PySpark provides remote `memory_profiler <https://github.com/pythonprofilers/memory_profiler>`_ for
Python/Pandas UDFs, which can be enabled by setting ``spark.python.profile.memory`` configuration to ``true``. That
can be used on editors with line numbers such as Jupyter notebooks.
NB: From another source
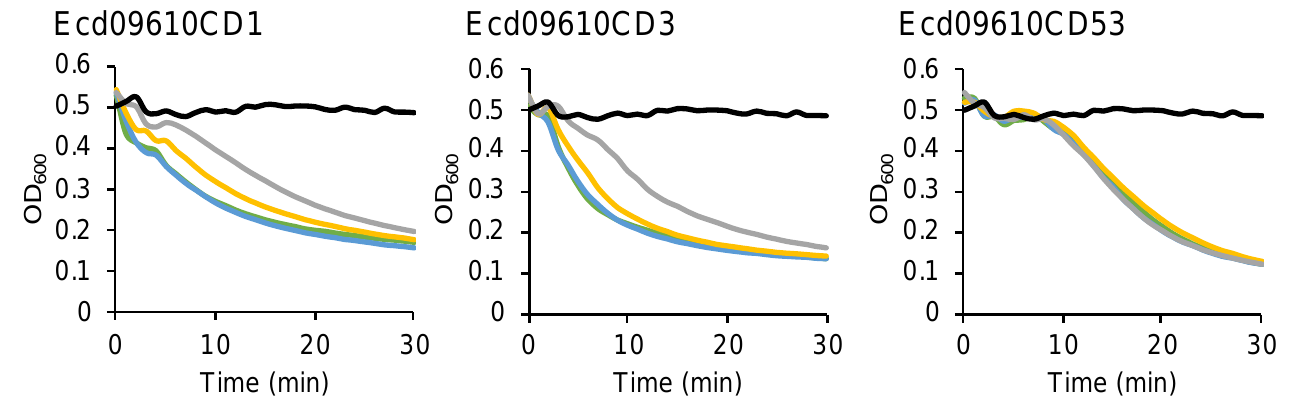
Figure 3. Effect of lyophilization on the lytic activity of proteins. Ecd09610CD1 (0.08 μM), Ecd09610CD3 (0.15 μM), and Ecd09610CD53 (0.3 μM) or buffer was added to the cells, and OD 600 was measured at 1-min intervals for 30 min. No lyophilized protein (green), lyophilized protein (blue), lyophilized and stored at 4 °C, for 4 weeks (yellow), lyophilized and stored at room temperature for 4 weeks (gray), and buffer (black) are shown.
An example on a Jupyter notebook is as shown below.

.. code-block:: bash
pyspark --conf spark.python.profile.memory=true
.. code-block:: python
from pyspark.sql.functions import pandas_udf
df = spark.range(10)
@pandas_udf("long")
def add1(x):
return x + 1
added = df.select(add1("id"))
added.show()
sc.show_profiles()
The result profile is as shown below.

.. code-block:: text
============================================================
Profile of UDF<id=2>
============================================================
Filename: ...
Line # Mem usage Increment Occurrences Line Contents
=============================================================
4 974.0 MiB 974.0 MiB 10 @pandas_udf("long")
5 def add1(x):
6 974.4 MiB 0.4 MiB 10 return x + 1
The UDF IDs can be seen in the query plan, for example, ``add1(...)#2L`` in ``ArrowEvalPython`` as shown below.

.. code-block:: python
added.explain()
.. code-block:: text
== Physical Plan ==
*(2) Project [pythonUDF0#11L AS add1(id)#3L]
+- ArrowEvalPython [add1(id#0L)#2L], [pythonUDF0#11L], 200
+- *(1) Range (0, 10, step=1, splits=16)
This feature is not supported with registered UDFs or UDFs with iterators as inputs/outputs.